There have never been any studies similar to ones my lab has conducted – where we surveyed entire platforms and then compared that to surveys conducted over the same period on nearby natural reefs. Given that this kind of research has not been done I have long felt that it is problematic to make any overarching statements regarding the role that platform fish (or invertebrate) assemblages might play in the North Sea.”

Prison, Hotel, Research Station?

Shell also gave momentary consideration to some more off-the-wall ideas, including converting the abandoned facilities into a prison or a hotel, or a marine research station.

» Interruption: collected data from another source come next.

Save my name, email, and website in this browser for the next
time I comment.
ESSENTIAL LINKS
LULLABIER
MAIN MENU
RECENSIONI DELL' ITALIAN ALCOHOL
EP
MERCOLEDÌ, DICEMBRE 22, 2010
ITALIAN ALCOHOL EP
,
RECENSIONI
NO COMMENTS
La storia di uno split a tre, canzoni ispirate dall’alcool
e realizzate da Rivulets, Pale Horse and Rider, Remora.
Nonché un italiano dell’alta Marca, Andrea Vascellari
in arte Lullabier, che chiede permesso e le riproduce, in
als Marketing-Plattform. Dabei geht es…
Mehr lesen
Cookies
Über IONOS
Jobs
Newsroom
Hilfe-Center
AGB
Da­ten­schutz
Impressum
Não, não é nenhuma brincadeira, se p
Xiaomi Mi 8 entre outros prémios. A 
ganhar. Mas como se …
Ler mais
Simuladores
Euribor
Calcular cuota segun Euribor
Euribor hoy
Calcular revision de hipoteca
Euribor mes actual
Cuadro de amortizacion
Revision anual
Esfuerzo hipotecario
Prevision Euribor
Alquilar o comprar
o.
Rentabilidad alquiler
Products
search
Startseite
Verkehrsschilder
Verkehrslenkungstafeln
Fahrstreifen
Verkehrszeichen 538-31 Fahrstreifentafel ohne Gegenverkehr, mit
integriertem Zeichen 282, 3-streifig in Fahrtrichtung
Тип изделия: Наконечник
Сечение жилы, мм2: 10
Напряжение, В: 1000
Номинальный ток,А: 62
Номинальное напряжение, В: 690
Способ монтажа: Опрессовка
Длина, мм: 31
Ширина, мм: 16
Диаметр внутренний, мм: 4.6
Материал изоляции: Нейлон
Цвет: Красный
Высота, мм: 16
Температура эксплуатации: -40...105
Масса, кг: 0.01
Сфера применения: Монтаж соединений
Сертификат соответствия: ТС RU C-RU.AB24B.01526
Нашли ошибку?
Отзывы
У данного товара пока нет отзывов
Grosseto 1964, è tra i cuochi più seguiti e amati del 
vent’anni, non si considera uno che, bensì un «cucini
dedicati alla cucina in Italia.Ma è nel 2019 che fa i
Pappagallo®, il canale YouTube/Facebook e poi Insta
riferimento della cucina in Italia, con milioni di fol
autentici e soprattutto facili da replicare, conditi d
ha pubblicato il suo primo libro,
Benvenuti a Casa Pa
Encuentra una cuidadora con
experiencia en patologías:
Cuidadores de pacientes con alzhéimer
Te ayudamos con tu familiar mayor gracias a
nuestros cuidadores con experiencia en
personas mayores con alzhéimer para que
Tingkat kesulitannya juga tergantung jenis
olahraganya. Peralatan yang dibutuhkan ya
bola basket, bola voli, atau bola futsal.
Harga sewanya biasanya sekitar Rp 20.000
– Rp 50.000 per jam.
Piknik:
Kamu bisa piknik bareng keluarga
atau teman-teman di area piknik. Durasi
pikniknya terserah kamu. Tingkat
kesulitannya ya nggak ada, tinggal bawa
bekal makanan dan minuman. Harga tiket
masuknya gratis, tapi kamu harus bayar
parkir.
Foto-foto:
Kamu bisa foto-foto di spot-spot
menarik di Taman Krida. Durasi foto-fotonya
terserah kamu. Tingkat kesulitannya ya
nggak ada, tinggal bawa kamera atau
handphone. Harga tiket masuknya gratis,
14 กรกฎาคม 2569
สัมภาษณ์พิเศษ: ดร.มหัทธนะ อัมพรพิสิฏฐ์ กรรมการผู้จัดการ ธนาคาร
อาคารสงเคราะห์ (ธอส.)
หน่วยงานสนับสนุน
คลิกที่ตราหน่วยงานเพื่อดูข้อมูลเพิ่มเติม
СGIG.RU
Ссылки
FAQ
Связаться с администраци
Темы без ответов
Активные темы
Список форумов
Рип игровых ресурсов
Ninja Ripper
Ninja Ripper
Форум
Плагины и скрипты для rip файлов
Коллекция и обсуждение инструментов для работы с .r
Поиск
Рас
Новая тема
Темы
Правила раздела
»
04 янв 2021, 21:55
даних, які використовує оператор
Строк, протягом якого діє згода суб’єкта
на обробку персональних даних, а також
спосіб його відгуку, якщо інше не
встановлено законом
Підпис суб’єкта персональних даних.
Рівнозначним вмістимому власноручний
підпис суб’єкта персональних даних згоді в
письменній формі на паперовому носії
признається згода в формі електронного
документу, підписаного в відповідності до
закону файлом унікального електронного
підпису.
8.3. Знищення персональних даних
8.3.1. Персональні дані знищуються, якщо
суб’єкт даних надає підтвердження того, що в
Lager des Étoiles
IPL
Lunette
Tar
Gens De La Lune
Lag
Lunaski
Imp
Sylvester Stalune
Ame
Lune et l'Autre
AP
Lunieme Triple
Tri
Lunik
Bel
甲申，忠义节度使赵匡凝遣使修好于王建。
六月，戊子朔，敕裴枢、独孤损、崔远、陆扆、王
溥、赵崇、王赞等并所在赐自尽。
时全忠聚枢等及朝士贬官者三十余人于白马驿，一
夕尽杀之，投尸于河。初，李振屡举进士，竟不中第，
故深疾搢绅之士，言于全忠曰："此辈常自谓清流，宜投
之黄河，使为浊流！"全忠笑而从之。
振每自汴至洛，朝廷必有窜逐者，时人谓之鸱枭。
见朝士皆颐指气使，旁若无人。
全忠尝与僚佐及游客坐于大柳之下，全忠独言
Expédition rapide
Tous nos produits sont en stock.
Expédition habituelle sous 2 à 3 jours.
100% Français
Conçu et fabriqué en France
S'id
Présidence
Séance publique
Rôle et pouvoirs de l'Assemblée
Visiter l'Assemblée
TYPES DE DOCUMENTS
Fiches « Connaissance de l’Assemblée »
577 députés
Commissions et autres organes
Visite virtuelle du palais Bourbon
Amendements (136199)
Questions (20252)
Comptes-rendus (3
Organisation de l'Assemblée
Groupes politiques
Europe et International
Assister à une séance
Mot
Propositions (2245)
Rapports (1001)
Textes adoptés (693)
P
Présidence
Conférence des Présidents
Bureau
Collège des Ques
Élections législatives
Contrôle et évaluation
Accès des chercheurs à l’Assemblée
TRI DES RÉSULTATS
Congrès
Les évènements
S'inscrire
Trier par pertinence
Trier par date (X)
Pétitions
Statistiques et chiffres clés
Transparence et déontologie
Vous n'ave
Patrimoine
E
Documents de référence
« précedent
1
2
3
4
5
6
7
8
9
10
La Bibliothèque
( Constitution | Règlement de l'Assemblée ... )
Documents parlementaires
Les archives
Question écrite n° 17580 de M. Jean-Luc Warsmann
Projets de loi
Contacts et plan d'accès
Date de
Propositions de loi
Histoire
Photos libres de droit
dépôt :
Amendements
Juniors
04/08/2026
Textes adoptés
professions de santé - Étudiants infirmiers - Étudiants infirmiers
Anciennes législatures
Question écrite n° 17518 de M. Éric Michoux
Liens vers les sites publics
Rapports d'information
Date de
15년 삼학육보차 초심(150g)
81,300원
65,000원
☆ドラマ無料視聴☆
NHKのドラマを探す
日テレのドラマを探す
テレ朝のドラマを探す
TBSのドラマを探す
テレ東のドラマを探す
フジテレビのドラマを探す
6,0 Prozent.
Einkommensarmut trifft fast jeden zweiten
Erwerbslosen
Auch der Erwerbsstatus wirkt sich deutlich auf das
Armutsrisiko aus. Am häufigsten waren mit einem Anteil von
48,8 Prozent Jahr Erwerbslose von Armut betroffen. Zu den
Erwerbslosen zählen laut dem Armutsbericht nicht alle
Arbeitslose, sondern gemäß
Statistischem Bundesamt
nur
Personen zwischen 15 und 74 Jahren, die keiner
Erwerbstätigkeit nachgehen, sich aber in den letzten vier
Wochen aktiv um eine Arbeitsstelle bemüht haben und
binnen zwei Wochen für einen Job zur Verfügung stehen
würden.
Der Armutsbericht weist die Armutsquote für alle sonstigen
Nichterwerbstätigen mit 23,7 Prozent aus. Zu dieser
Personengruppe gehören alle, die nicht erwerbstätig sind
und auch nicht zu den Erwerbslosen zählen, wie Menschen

Nothing like this has ever been undertaken on the UK continental shelf before – although 147 employees of Maersk Oil make their home on a converted rig in the Danish part of the North Sea.

But Shell decided, once again, that the costs involved in undertaking such a project would render it unviable. The Decommissioning Programmes state:

Put simply, the costs of maintaining and running ageing platforms for alternative uses would be too high, and any extension of useful life would just delay the eventual decommissioning.”

It’s not just issue of costs. There is also the fact that the North Sea has yet to make its way onto lists of most desirable holiday destinations.

Shepherd said: “To be honest, I don’t think there is the commercial demand. I would be astonished if you could make a credible business plan. There are not enough nutcases in the world to make it viable.”